29/03/2000 - 10:00
Um chip do tamanho de uma caixa de fósforo condensa as esperanças de neurologistas e deficientes físicos do mundo todo. O implante de um conjunto de eletrodos e do pequeno equipamento eletrônico no organismo do francês Marc Merger, 39 anos, paraplégico há dez, fez o paciente andar por breves minutos diante de uma atônita platéia de médicos europeus. Os pesquisadores do projeto Levante-se e Ande, responsável pela experiência, acreditavam que ficar de pé já era uma importante vitória. Mas o resultado obtido mostra que é possível recuperar os movimentos motores, ainda que em situações especiais. Merger manteve seus músculos ativos desde o acidente de carro que em 1990 provocou o rompimento dos nervos de sua coluna.
Os primeiros passos do francês, um ex-diretor de banco, foram dados na sexta-feira 17. Ele foi operado em fevereiro por uma equipe coordenada por Pierre Rabischong, do Instituto Propara, um centro de tratamento para deficientes em Montpellier, na França. No começo, Merger conseguiu ficar de pé por dois minutos e meio. Depois de muitas sessões de treinamento, chegou a se sustentar por seis minutos. Quando finalmente caminhou, de modo vacilante e com auxílio de um andador, os médicos ficaram sem palavras. “Espero poder andar na minha casa dentro de seis meses”, declarou, emocionado.

○ ○ ○

# [ENUNCIADO DA TAREFA]
Transcreva sem alterações o trecho da notícia sobre o implante de eletrodos que começa nas palavras "29/03/2000 - 10:00" e termina após "de sua coluna.".

# [Dados de texto extraídos da página]
○ ○ ○

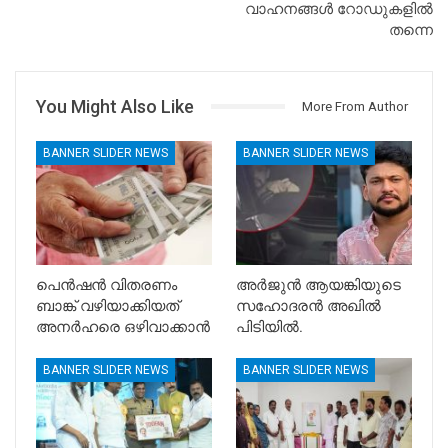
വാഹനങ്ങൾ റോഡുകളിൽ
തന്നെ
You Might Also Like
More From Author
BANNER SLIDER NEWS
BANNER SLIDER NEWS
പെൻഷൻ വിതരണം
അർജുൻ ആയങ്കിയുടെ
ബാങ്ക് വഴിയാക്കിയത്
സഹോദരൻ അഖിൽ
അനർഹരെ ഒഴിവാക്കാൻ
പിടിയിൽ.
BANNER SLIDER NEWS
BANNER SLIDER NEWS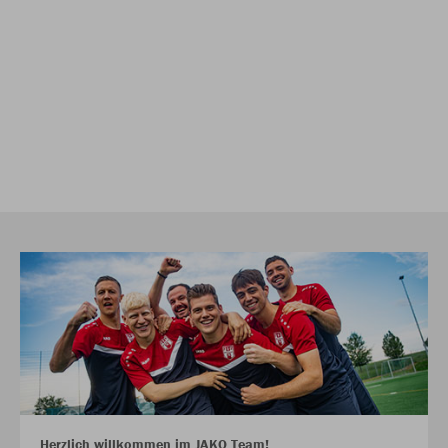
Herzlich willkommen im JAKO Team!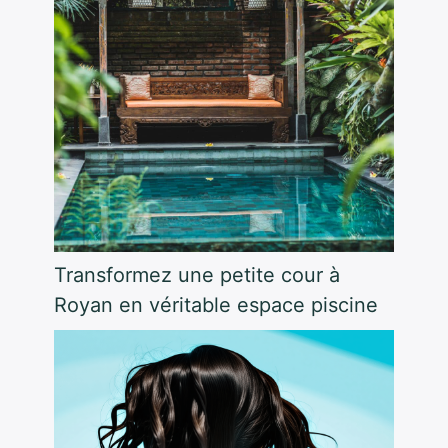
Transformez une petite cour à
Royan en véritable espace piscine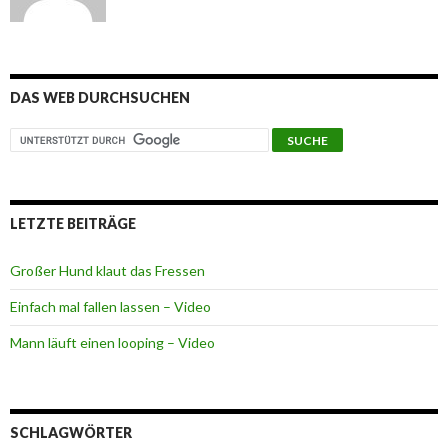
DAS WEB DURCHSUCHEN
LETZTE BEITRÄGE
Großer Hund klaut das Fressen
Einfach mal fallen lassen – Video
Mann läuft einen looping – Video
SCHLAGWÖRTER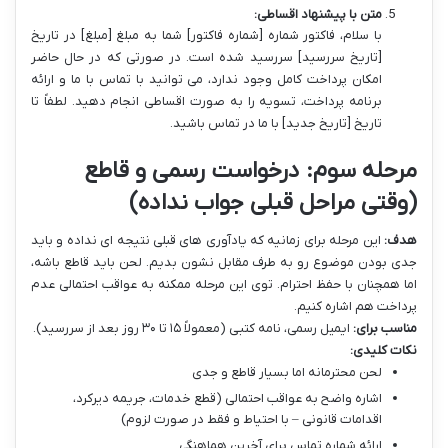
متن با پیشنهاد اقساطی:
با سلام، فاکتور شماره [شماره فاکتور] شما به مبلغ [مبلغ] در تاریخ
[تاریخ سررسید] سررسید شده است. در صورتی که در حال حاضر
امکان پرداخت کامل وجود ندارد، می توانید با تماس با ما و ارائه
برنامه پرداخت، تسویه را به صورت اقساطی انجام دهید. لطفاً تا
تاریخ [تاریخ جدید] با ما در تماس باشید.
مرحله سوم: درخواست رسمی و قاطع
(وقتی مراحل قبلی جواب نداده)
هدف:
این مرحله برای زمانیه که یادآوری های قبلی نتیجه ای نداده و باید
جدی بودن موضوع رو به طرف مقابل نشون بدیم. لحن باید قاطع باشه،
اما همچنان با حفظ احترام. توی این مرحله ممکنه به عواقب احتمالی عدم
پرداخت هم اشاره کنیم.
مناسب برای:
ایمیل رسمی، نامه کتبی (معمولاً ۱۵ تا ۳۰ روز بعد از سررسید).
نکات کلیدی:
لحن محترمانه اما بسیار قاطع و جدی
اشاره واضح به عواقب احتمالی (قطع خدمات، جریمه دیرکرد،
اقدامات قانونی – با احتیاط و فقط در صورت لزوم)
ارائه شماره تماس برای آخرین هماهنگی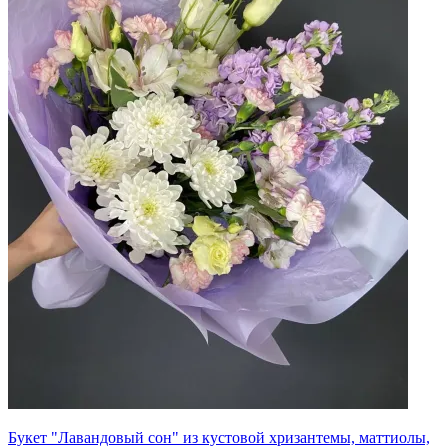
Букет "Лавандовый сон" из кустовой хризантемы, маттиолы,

○ ○ ○

# [RESPOSTA DA TAREFA]
29/03/2000 - 10:00
Um chip do tamanho de uma caixa de fósforo condensa as esperanças de neurologistas e deficientes físicos do mundo todo. O implante de um conjunto de eletrodos e do pequeno equipamento eletrônico no organismo do francês Marc Merger, 39 anos, paraplégico há dez, fez o paciente andar por breves minutos diante de uma atônita platéia de médicos europeus. Os pesquisadores do projeto Levante-se e Ande, responsável pela experiência, acreditavam que ficar de pé já era uma importante vitória. Mas o resultado obtido mostra que é possível recuperar os movimentos motores, ainda que em situações especiais. Merger manteve seus músculos ativos desde o acidente de carro que em 1990 provocou o rompimento dos nervos de sua coluna.